In my experience, so far, with ‘online journaling,’ words once in print are permanent and overshadow the fluctuating nature of human personality. My own, specifically. My opinions about many aspects to our modern world change in time. But, once included in print (any print, anywhere, but particularly on the internet) — links, graphics and all — options are to either live with the later contradictions (opinions change, again I write) or otherwise edit the earlier that contradicts the later change: once edited, no contradictions, or, at least, contradictions made more moderate by later editing.
I’ve deleted a few of my more boisterous, even ridiculous on later read, “political” comments from BIRD because I changed my opinion as to whatever issues and personalities I’d earlier made a fool of myself in words about. I have fixed and committed opinions about some things in my social, ethical, creative (and, therefore, professional) life, but about the political, what sometimes seems clear is later proven to be cloudy and I’m learning to think twice before I wax on or wax off about any one person who is active in our political times. That is, unless any one person is so extreme as to be pretty clearly outrageous.
Even with the outrageous, though, sometimes it’s later shown that there are other aspects, more information, about someone and they look far more reasonable in time. Again, I write, sometimes. Some people, I realize, have crossed an definitive line into permanent dive and there’s little to be rethought there on their behalf, unless you’ve professional incentives related, some need or reason to work through the abhorrent.
But, for me as a general citizen, I’m learning that no one person, group or body of politics — including me — is any one label or another. Actually, I already learned that, but, for the sake of internet commingling of opinions, I’ve found that to even interact publicly about politics and political figures pastes a label of one sort or another onto everyone by fact of perception alone. It’s as if to enter a discussion bestows the name tag of one label or another in the perceptions of others and that’s where the difficulties begin: trying to dodge being labelled or avoid the predictable screed-labels by people who can’t explain themselves beyond the grunt level (mostly the Left in my experience) is tasking. Sometimes I just delete content to go onto the next hill.
I’ve mostly tried to avoid self-labeling or applying a label to most anyone else (sometimes the labels are effective, I realize, such as are “bad” and “good” and certain other decisive identifications that I don’t regard as labels), and try — I mean, really, really try — to get this point across in online discussions about political and social issues with others. However, try as I may, it seems that many people need the labels. Need to self-identify as a label. Lost without them. Not me.
This puts me at odds with self-labelers. If you don’t say, “hey, yeah, I’m a (label here)!” it sets the gossipers to going and you’re subject to suspicion and even worse among our online world of humanity. To express specifics is to be labeled.
Labels aren’t an indication of efficiency but try explaining that to the labelers.
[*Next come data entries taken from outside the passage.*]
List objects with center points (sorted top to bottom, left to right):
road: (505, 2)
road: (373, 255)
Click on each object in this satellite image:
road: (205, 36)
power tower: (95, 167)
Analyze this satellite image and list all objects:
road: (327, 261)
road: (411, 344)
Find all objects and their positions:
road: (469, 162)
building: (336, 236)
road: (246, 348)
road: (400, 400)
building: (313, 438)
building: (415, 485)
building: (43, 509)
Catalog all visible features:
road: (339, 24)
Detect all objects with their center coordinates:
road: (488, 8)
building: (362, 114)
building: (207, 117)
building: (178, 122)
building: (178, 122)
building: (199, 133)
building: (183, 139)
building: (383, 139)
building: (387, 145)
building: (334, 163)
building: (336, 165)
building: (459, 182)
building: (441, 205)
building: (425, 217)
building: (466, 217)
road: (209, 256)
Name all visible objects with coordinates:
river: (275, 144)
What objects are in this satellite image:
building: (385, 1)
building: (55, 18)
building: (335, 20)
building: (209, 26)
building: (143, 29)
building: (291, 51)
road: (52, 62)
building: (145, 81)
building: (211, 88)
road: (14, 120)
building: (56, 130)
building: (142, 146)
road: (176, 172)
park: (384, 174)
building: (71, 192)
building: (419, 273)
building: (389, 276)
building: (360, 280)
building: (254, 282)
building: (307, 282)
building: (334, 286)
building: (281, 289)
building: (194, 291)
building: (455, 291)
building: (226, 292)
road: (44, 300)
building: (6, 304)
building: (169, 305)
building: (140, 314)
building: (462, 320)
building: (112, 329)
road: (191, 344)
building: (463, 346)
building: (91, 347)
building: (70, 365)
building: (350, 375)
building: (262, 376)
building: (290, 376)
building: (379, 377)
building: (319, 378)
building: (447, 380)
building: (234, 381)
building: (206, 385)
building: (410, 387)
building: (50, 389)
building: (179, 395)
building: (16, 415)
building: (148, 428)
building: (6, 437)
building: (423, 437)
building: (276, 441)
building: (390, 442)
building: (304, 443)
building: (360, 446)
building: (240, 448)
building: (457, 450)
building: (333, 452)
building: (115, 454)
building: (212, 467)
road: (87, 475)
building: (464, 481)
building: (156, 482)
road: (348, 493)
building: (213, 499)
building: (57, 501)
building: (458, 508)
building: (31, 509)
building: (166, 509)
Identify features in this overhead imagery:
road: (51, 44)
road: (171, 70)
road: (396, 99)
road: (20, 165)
You can write, “labels aren’t an indication of efficiency” and unless you have forty hours (thereabouts) and a lot of patience, it’s impossible to explain that concept to those who need labels.
So, labels seem to work for some. Which is another reason why I tend to avoid crowds: the mumble of the crowd, the unreliability and inexactness of the labeled tags, the efficiency of unexplained phenomenon. Mumble, internet fast-food, chewed.